Hem in vitro hem de in vivo verimlilik testi için sürekli artan sayıda önerilen test stratejileri geliştirilmektedir. Ne yazık ki, hala genel kabul görmüş standartların eksikliği bulunmaktadır ve bazı yöntemler güvenilir, tekrarlanabilir ve hatta belirli türdeki kirleticileri test etmek için yeterince hassas değildir.
Ayrıca, birçok kirleticinin etik konularda in vivo testlere uygun olmadığı her zaman göz önünde bulundurulmalıdır. Ancak, hedeflenen kirlilik karşıtı iddiaları için sık kullanılan bazı yöntemler literatürde açıklanmıştır:
• Ağır metal analizi
• Partikül Görüntüleme
• Lipid Peroksidasyonu
• Protein oksidasyonu
• O2 kısmi basıncının ölçümü
• Cilt parlaklığı belirleme
• Ten rengi ölçümü
• Hiperspektral analiz.
Daha önce de belirtildiği gibi bir ürün geliştirirken ürünün nerede kullanılacağı (bölge) ve orada ne tür kirleticilerin hâkim olduğu göz önünde bulundurulmalıdır.
Bir AP ürünü geliştirirken, tartışılan noktaları dikkate almalı ve iddia doğrulaması için en uygun ve güçlü testi seçmelidir.

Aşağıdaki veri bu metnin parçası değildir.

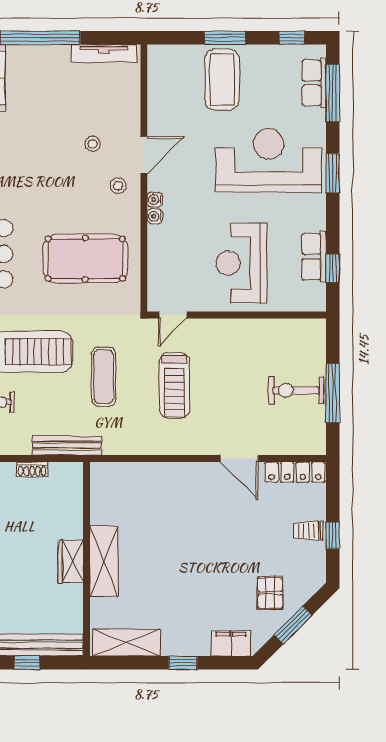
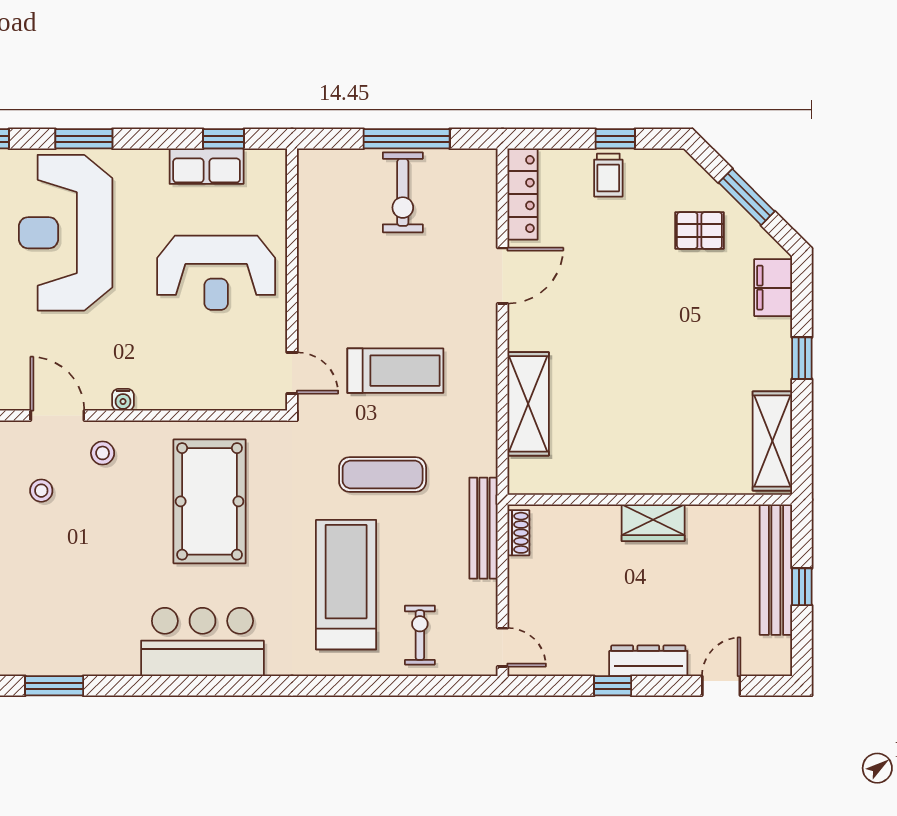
water cooler: (155, 216) -> (148, 400), removed
shoe rack: (32, 469) -> (518, 533), moved
shelving: (104, 561) -> (528, 404), moved, turned 90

Unutulmamalıdır ki, kozmetik ürünlerin imalatının kendisinin, örneğin hammadde çıkarma ve su kirliliği düşünüldüğünde, antropojenik çevre kirliliğine birçok yönden dahil olduğu unutulmamalıdır. Bunları en aza indirmek de karmaşık ama gerekli bir hedeftir.